Materials and methods: We identified patients with chronic obstructive pulmonary disease in a German health insurance claims database with 6.5 million individuals and divided them into a group of patients with the highest disease severity and a group of control patients with lower severity. We then used gradient boosting with stability selection to determine variables correlating with a chronic obstructive pulmonary disease diagnosis of highest severity and subsequently model the temporal progression of the disease using the selected variables.
Results: We identified a network of 20 diagnoses (e.g. respiratory failure), medications (e.g. anticholinergic drugs) and procedures associated with a subsequent chronic obstructive pulmonary disease diagnosis of highest severity. Furthermore, the network successfully captured temporal patterns, such as disease progressions from lower to higher severity grades.

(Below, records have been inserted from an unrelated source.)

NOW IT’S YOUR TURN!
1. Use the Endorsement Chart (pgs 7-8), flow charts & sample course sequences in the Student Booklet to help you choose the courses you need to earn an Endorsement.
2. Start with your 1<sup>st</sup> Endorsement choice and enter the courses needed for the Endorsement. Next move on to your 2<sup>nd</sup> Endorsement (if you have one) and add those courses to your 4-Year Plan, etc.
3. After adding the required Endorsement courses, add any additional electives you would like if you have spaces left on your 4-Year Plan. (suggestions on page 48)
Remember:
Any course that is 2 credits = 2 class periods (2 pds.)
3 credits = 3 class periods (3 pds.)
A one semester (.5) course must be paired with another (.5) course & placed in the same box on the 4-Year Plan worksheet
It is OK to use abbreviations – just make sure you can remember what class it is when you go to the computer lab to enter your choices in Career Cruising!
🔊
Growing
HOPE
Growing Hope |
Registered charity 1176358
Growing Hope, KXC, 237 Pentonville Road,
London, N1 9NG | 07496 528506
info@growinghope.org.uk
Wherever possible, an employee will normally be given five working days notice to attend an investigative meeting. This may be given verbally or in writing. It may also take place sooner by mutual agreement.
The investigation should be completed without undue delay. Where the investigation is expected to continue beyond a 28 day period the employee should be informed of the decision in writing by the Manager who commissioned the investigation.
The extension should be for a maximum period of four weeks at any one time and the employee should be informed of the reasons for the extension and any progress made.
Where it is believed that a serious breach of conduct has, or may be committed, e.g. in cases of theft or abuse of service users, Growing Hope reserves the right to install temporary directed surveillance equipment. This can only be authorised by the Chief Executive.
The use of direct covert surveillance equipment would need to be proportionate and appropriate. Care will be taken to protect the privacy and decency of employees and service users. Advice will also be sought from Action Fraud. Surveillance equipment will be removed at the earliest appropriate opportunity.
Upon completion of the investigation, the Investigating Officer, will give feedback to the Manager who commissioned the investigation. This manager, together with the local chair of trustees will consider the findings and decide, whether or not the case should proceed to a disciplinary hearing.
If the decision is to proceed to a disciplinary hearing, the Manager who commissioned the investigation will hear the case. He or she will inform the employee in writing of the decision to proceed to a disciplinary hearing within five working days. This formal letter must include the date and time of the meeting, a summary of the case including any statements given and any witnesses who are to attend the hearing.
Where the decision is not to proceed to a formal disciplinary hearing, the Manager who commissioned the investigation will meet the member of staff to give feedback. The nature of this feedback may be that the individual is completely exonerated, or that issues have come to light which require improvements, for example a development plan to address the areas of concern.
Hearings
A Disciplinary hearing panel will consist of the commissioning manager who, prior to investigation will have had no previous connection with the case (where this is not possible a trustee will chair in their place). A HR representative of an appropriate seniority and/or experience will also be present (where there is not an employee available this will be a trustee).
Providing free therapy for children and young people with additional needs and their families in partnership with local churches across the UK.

Discussion: The temporal trajectories identified by our data-driven approach are compatible with existing knowledge about chronic obstructive pulmonary disease showing that the method can reliably select relevant variables in a high-dimensional context.
Conclusion: We provide a generalizable approach for the automatic detection of disease trajectories in claims data. This could help to diagnose diseases early, identify unknown risk factors and optimize treatment plans.
Keywords: Gradient boosting; chronic obstructive pulmonary disease; claims data; disease trajectory; stability selection.